= What to produce =
With the pictures left out, retype exactly the lines below starting at the line that contains "focal_mm: 10" and ending at the line that contains "f_number: 1.5".

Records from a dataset
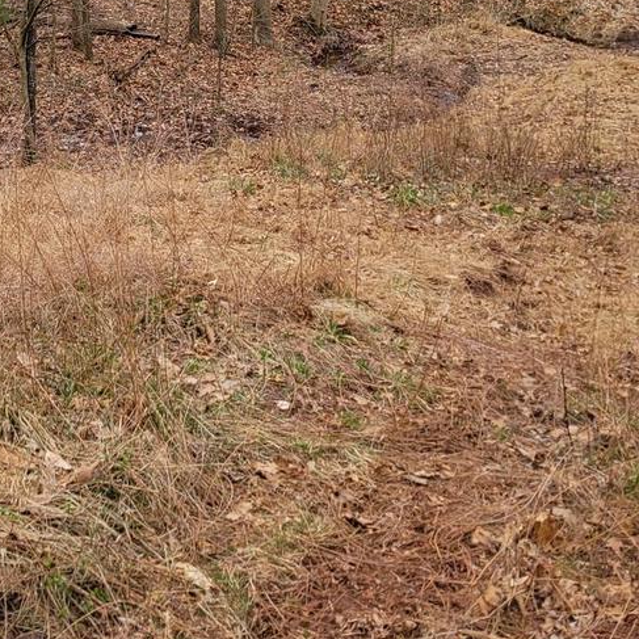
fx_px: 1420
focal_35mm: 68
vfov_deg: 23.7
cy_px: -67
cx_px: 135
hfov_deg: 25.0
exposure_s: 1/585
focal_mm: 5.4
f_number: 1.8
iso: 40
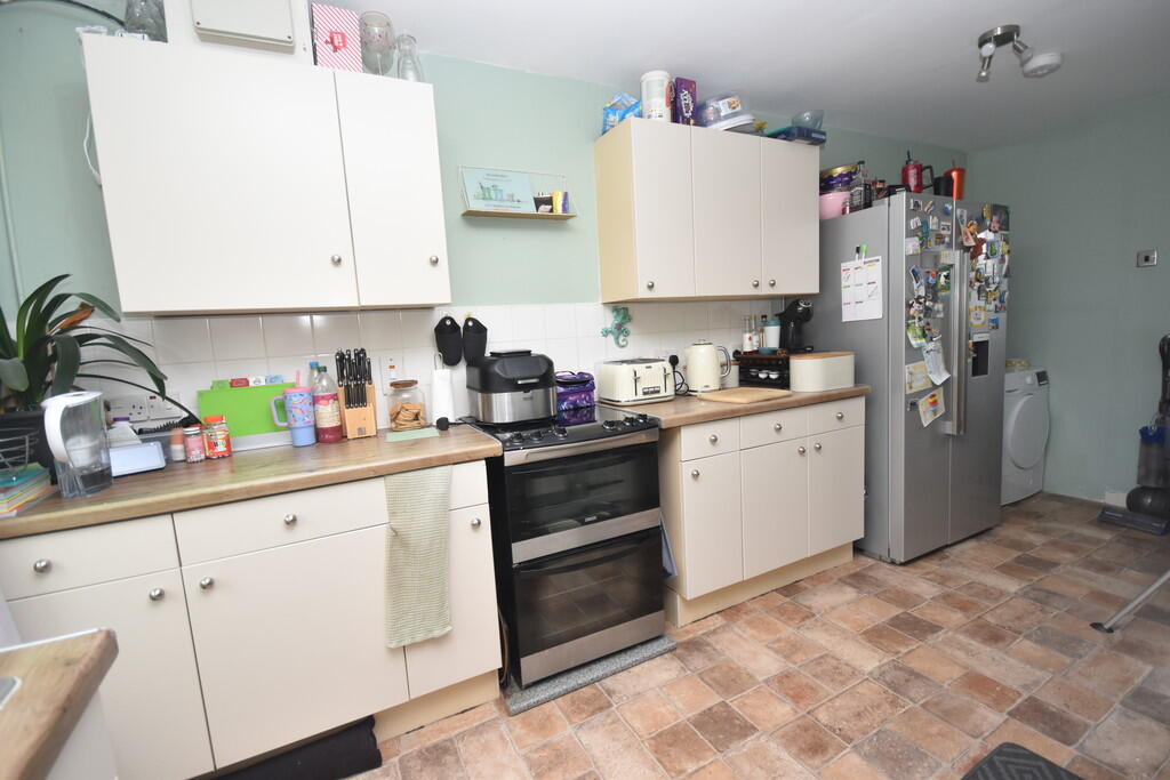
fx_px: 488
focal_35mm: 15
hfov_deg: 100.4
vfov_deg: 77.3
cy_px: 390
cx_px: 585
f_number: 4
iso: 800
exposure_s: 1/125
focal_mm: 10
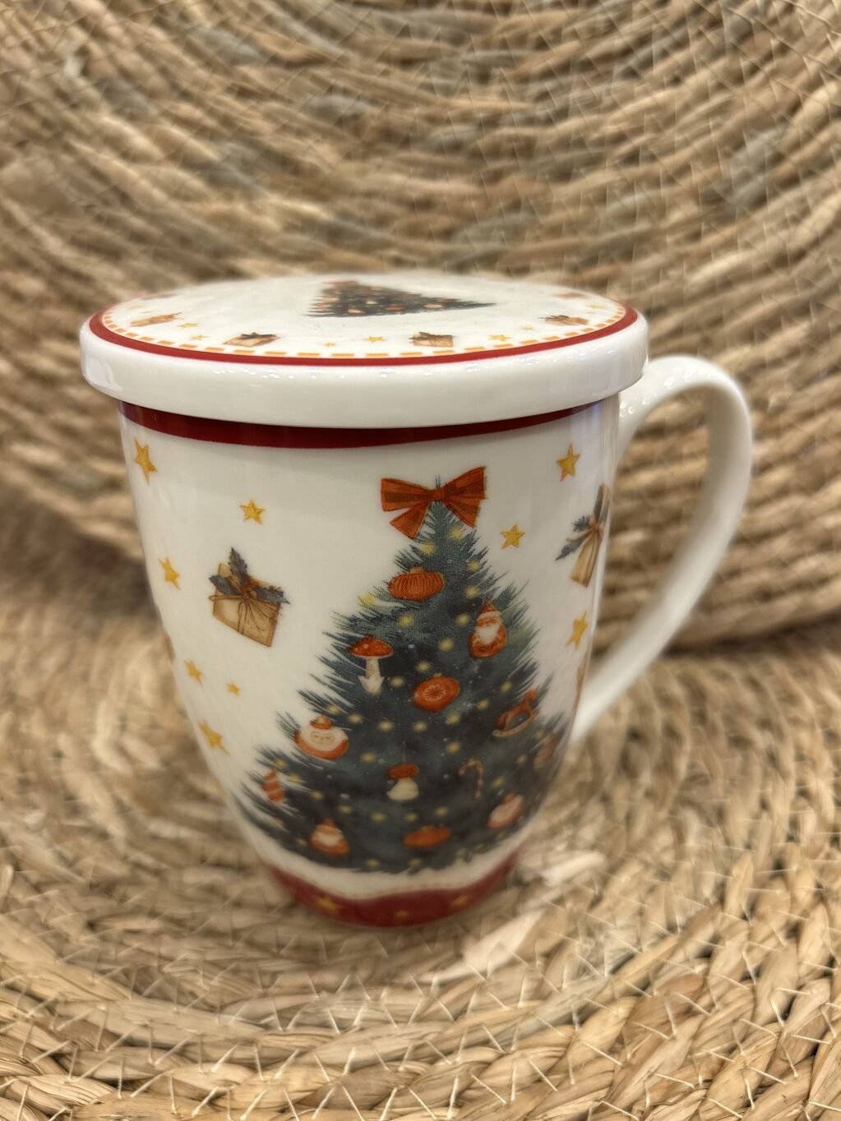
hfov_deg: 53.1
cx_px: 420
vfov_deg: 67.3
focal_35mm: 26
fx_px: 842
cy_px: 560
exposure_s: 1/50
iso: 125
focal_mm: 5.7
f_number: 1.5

* * *

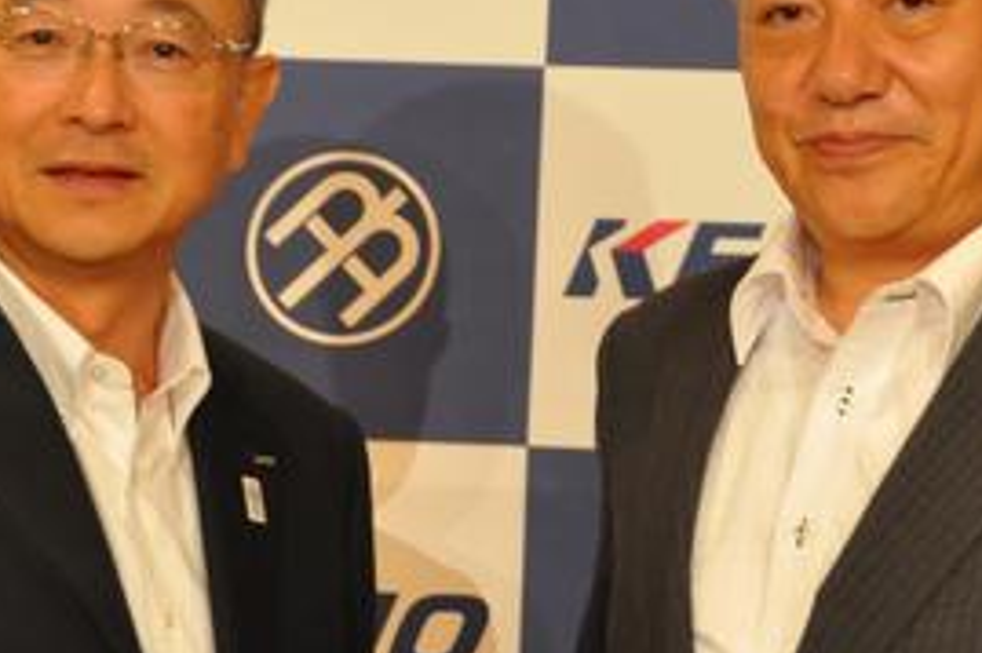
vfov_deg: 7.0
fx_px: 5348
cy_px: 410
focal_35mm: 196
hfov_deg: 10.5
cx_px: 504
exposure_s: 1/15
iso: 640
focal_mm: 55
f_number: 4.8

= Response box =
focal_mm: 10
hfov_deg: 53.1
cx_px: 420
vfov_deg: 67.3
focal_35mm: 26
fx_px: 842
cy_px: 560
exposure_s: 1/50
iso: 125
focal_mm: 5.7
f_number: 1.5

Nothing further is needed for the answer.